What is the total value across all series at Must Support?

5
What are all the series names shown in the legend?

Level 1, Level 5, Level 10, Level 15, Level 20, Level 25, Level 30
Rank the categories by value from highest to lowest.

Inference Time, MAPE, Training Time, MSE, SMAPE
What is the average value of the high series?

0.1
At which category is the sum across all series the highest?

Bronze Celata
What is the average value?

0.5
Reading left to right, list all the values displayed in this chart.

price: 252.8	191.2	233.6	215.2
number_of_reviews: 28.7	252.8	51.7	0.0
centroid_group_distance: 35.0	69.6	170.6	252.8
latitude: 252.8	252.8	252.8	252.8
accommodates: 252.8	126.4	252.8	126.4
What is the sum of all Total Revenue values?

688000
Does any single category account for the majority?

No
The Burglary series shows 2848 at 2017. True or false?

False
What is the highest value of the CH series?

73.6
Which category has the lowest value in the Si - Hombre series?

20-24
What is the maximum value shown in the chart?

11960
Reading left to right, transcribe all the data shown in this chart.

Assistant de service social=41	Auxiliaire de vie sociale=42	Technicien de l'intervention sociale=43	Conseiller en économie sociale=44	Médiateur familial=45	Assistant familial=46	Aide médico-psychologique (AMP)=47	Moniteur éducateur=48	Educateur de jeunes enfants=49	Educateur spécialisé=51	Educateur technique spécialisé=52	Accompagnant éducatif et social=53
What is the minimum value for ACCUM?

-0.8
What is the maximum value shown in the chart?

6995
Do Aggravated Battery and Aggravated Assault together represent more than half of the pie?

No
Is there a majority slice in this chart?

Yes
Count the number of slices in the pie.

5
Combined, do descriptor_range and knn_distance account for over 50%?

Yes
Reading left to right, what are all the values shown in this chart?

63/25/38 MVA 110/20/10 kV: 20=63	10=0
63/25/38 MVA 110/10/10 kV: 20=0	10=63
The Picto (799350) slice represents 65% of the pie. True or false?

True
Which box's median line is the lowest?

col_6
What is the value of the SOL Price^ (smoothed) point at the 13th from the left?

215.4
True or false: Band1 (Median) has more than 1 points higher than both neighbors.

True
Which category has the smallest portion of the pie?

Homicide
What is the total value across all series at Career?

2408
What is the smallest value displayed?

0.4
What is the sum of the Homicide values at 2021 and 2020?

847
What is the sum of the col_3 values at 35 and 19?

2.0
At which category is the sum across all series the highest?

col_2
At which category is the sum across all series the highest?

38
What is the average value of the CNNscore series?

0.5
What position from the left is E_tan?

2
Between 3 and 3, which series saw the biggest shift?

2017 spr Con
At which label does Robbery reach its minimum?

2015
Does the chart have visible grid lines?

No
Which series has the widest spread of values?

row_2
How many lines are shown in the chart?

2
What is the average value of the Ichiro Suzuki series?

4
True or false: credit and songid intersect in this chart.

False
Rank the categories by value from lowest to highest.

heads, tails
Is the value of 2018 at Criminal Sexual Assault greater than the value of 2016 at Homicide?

Instruction: Reproduce all of the entries above verbatim, line for line.

Written response:
What is the total value across all series at Must Support?

5
What are all the series names shown in the legend?

Level 1, Level 5, Level 10, Level 15, Level 20, Level 25, Level 30
Rank the categories by value from highest to lowest.

Inference Time, MAPE, Training Time, MSE, SMAPE
What is the average value of the high series?

0.1
At which category is the sum across all series the highest?

Bronze Celata
What is the average value?

0.5
Reading left to right, list all the values displayed in this chart.

price: 252.8	191.2	233.6	215.2
number_of_reviews: 28.7	252.8	51.7	0.0
centroid_group_distance: 35.0	69.6	170.6	252.8
latitude: 252.8	252.8	252.8	252.8
accommodates: 252.8	126.4	252.8	126.4
What is the sum of all Total Revenue values?

688000
Does any single category account for the majority?

No
The Burglary series shows 2848 at 2017. True or false?

False
What is the highest value of the CH series?

73.6
Which category has the lowest value in the Si - Hombre series?

20-24
What is the maximum value shown in the chart?

11960
Reading left to right, transcribe all the data shown in this chart.

Assistant de service social=41	Auxiliaire de vie sociale=42	Technicien de l'intervention sociale=43	Conseiller en économie sociale=44	Médiateur familial=45	Assistant familial=46	Aide médico-psychologique (AMP)=47	Moniteur éducateur=48	Educateur de jeunes enfants=49	Educateur spécialisé=51	Educateur technique spécialisé=52	Accompagnant éducatif et social=53
What is the minimum value for ACCUM?

-0.8
What is the maximum value shown in the chart?

6995
Do Aggravated Battery and Aggravated Assault together represent more than half of the pie?

No
Is there a majority slice in this chart?

Yes
Count the number of slices in the pie.

5
Combined, do descriptor_range and knn_distance account for over 50%?

Yes
Reading left to right, what are all the values shown in this chart?

63/25/38 MVA 110/20/10 kV: 20=63	10=0
63/25/38 MVA 110/10/10 kV: 20=0	10=63
The Picto (799350) slice represents 65% of the pie. True or false?

True
Which box's median line is the lowest?

col_6
What is the value of the SOL Price^ (smoothed) point at the 13th from the left?

215.4
True or false: Band1 (Median) has more than 1 points higher than both neighbors.

True
Which category has the smallest portion of the pie?

Homicide
What is the total value across all series at Career?

2408
What is the smallest value displayed?

0.4
What is the sum of the Homicide values at 2021 and 2020?

847
What is the sum of the col_3 values at 35 and 19?

2.0
At which category is the sum across all series the highest?

col_2
At which category is the sum across all series the highest?

38
What is the average value of the CNNscore series?

0.5
What position from the left is E_tan?

2
Between 3 and 3, which series saw the biggest shift?

2017 spr Con
At which label does Robbery reach its minimum?

2015
Does the chart have visible grid lines?

No
Which series has the widest spread of values?

row_2
How many lines are shown in the chart?

2
What is the average value of the Ichiro Suzuki series?

4
True or false: credit and songid intersect in this chart.

False
Rank the categories by value from lowest to highest.

heads, tails
Is the value of 2018 at Criminal Sexual Assault greater than the value of 2016 at Homicide?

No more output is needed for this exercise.